理究の言魂(ことだま)

動機付け理論では「叱る」も「ほめる」も同じ!?

~“内発的動機付け” VS “外発的動機付け”~

ここまで、「叱る」と「ほめる」について述べてきました。
心理学では、教育学的な「学習意欲」の問題を、「動機付け理論」として研究し、解明を試みてきました。
実は、「ほめる」と「叱る」は、“アメとムチ”にたとえられます。動物の調教の時に使われる手法。サーカスや水族館などでのショーは、すべて“アメとムチ”。外的動機付けと呼ばれています。外部からの刺激でモチベーションをコントロールしている、と言った意味では「叱る」と「ほめる」は変わらないのです。
エドワード・L・デシ は、「人を伸ばす力」の著作の中で、『ほとんどの人が、効果的な動機付けは本人の外から与えられるもの、熟達した人(天性のコーチ、熱心な教師など)が与えてくれるものと考えている。しかし、外からよりも自分で自分を動機づける方が、創造性、責任感、健康な行動、変化の持続性、といった点で優れている』と研究結果を報告しています。

人を伸ばす力―内発と自律のすすめ

そして、指導者たちが考えなければならない問いは、「他者(生徒や部下)をどのように動機づけるか」という問いではなく、「どのようにすれば他者(生徒や部下)が自ら動機付ける条件を生み出せるか」を問わなければならない、と結論付けています。

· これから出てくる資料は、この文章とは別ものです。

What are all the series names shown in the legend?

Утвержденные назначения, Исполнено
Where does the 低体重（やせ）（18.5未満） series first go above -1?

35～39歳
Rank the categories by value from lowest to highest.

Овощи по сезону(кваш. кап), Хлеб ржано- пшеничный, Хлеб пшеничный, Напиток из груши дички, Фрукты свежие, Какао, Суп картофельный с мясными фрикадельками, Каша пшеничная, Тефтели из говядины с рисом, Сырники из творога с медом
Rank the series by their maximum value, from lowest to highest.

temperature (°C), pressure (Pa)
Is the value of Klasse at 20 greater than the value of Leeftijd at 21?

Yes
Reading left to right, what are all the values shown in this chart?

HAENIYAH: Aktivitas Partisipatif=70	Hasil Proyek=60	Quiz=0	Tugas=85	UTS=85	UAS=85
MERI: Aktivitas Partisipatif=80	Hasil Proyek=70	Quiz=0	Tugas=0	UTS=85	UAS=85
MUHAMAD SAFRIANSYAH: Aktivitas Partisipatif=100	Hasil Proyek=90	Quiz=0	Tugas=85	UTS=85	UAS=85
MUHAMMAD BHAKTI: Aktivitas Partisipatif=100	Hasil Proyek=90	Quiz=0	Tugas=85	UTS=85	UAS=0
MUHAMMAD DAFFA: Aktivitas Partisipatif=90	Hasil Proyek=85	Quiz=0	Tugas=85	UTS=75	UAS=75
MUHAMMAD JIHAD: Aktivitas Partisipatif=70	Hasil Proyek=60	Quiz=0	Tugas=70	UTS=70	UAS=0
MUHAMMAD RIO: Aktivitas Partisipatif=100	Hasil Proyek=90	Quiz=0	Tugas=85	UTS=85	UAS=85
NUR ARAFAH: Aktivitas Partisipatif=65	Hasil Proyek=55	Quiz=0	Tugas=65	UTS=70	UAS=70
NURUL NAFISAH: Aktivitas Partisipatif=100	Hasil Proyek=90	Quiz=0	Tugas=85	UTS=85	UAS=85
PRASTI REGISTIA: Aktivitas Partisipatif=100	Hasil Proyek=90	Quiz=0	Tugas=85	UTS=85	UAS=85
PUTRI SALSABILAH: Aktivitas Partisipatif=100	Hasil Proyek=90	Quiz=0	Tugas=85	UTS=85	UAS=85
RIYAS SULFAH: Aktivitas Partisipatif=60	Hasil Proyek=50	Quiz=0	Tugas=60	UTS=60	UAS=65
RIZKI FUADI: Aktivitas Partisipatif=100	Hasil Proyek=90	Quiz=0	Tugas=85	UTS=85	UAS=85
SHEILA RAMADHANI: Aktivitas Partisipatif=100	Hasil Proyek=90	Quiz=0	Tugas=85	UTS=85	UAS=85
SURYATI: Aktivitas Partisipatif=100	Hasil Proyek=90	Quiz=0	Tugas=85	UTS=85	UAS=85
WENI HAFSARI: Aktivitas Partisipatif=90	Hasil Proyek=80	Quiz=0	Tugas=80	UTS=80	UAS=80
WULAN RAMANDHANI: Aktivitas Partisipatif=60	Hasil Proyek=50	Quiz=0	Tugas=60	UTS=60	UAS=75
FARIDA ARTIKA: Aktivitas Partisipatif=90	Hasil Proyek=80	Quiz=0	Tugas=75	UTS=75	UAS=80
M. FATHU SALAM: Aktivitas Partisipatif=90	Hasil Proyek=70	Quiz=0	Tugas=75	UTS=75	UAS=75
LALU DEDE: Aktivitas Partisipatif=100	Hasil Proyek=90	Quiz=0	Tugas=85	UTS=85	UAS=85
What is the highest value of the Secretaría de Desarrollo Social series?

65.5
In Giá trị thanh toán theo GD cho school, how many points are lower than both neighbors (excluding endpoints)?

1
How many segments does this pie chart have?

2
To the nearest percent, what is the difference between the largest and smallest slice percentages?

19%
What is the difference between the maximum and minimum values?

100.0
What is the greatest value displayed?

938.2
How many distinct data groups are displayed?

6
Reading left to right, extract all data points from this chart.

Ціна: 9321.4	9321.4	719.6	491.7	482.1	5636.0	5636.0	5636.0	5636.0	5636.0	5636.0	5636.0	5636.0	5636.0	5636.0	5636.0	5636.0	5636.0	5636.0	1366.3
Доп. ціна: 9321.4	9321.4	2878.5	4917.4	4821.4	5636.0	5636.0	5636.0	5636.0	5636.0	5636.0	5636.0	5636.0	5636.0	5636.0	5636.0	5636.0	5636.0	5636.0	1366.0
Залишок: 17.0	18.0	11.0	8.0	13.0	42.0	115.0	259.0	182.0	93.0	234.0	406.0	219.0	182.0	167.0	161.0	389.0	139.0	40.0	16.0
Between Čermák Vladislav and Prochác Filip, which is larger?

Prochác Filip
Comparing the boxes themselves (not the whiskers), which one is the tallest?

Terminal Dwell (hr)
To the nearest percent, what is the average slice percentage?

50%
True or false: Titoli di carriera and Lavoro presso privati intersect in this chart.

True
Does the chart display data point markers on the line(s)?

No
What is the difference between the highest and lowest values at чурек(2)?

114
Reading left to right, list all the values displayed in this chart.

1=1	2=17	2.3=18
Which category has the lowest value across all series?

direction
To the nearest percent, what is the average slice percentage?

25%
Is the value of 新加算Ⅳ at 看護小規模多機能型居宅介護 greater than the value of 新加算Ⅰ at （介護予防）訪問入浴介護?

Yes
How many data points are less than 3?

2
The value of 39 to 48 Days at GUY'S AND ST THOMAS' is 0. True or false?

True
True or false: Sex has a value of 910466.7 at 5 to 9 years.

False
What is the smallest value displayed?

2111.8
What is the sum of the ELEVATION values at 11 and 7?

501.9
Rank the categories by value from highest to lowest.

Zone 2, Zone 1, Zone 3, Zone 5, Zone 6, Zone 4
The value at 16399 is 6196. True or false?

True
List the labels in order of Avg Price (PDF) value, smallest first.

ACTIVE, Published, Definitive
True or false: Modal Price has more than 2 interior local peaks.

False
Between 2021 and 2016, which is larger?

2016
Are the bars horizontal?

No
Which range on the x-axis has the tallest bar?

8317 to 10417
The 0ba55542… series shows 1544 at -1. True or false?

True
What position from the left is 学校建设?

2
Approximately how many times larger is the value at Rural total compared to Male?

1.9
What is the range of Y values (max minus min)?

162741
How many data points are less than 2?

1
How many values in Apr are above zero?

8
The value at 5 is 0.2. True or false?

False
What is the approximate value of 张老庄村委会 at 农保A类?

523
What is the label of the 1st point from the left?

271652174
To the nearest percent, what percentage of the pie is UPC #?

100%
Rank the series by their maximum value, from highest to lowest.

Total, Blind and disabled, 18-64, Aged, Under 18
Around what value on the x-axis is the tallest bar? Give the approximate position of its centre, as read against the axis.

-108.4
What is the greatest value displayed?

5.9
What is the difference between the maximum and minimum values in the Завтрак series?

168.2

「外発的動機付け」要因によってもたらされる短期的な従順さよりは、「内発的動機付け要因」を刺激して、長期的な利益を優先させることの方が望ましいとされています。
さてさて、難しい問いに入ってきました(汗)
心理学者たちは、ガチンコの“内発的動機付け”VS“外発的動機付け”論争で、“内発的動機付け”に軍配を上げています。しかし、現実はそう簡単に運びそうにありません。デシが主張しているように、他から強いられた課題は持続性が短い事は誰でも経験があります。自分の好きな事は、何時間やっていても平気なわけです。
では、「好きな事だけやらせていいのか」・・・という極端な問いが聞こえてきそうです(汗)。私たちは、現実の世界で生きています。集団生活、社会生活をしている中で、“義務”“や”果たすべき責任や任務“があります。つまり、「家庭のルール・社会ルール」を遵守した上で、「好きな事をやる」と考えるのがいたって、常識的。